§ **WHAT IS EXPECTED**:
Please take the lines from the one holding "right ankle: (530, 374)" through the one holding "right wrist: (189, 342)" in the data below and copy them exactly.

"""

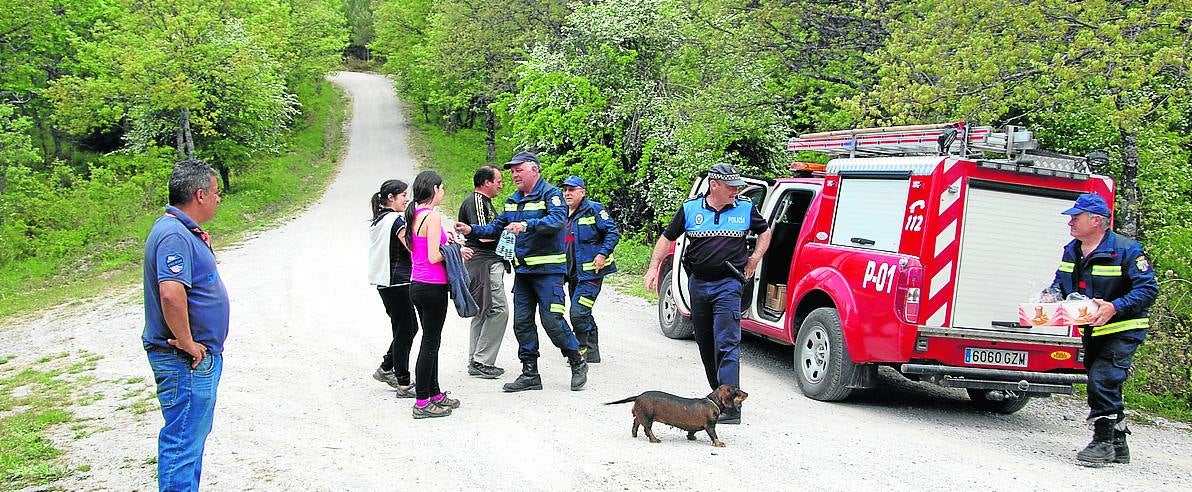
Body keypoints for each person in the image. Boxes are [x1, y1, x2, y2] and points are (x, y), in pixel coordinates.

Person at [643, 163, 771, 425]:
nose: (736, 190)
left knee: (727, 343)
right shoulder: (691, 208)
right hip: (698, 284)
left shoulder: (745, 207)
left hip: (728, 285)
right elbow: (667, 238)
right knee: (706, 343)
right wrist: (654, 268)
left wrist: (754, 259)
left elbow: (765, 231)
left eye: (737, 186)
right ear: (715, 185)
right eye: (731, 186)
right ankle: (720, 396)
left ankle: (732, 408)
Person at [456, 151, 589, 392]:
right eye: (512, 171)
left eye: (519, 170)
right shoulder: (512, 200)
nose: (514, 175)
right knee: (522, 323)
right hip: (524, 273)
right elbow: (495, 228)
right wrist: (470, 229)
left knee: (553, 321)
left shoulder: (551, 195)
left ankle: (577, 361)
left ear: (534, 170)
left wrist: (526, 225)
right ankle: (530, 374)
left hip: (548, 273)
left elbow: (557, 221)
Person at [1050, 193, 1158, 466]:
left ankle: (1103, 444)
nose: (1070, 222)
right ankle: (1119, 443)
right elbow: (1061, 282)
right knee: (1104, 381)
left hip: (1123, 328)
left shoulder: (1128, 250)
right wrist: (1050, 296)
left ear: (1096, 220)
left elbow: (1147, 289)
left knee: (1104, 380)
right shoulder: (1073, 249)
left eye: (1077, 217)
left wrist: (1115, 306)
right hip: (1092, 329)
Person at [142, 158, 229, 491]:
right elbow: (170, 294)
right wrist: (189, 342)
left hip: (193, 359)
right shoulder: (173, 235)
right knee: (182, 442)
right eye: (215, 192)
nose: (219, 198)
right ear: (200, 195)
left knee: (190, 440)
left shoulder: (180, 230)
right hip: (185, 361)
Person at [404, 171, 462, 418]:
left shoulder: (414, 214)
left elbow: (415, 249)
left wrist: (443, 242)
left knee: (432, 340)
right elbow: (434, 257)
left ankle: (435, 393)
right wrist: (454, 247)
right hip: (432, 285)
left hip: (417, 283)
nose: (444, 192)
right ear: (435, 189)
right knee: (430, 343)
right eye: (442, 188)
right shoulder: (433, 216)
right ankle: (421, 402)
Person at [560, 175, 620, 363]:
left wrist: (602, 254)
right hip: (571, 274)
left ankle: (581, 350)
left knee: (578, 313)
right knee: (582, 312)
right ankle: (593, 352)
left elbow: (612, 232)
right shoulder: (561, 212)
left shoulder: (594, 209)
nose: (567, 193)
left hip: (591, 273)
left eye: (572, 190)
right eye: (565, 190)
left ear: (582, 192)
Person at [367, 179, 417, 398]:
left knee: (405, 327)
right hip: (398, 281)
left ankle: (387, 368)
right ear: (391, 198)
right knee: (406, 329)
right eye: (403, 195)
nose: (407, 199)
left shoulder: (378, 220)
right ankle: (403, 382)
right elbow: (410, 246)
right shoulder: (396, 220)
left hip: (384, 282)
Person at [458, 165, 510, 379]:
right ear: (486, 182)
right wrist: (509, 233)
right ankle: (482, 361)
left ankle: (476, 359)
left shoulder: (485, 202)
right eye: (498, 181)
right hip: (484, 264)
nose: (501, 185)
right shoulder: (477, 201)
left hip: (481, 263)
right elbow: (484, 236)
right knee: (498, 310)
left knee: (483, 309)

"""

§ **FINISHED TASK**:
right ankle: (530, 374)
left hip: (548, 273)
left elbow: (557, 221)
Person at [1050, 193, 1158, 466]:
left ankle: (1103, 444)
nose: (1070, 222)
right ankle: (1119, 443)
right elbow: (1061, 282)
right knee: (1104, 381)
left hip: (1123, 328)
left shoulder: (1128, 250)
right wrist: (1050, 296)
left ear: (1096, 220)
left elbow: (1147, 289)
left knee: (1104, 380)
right shoulder: (1073, 249)
left eye: (1077, 217)
left wrist: (1115, 306)
right hip: (1092, 329)
Person at [142, 158, 229, 491]:
right elbow: (170, 294)
right wrist: (189, 342)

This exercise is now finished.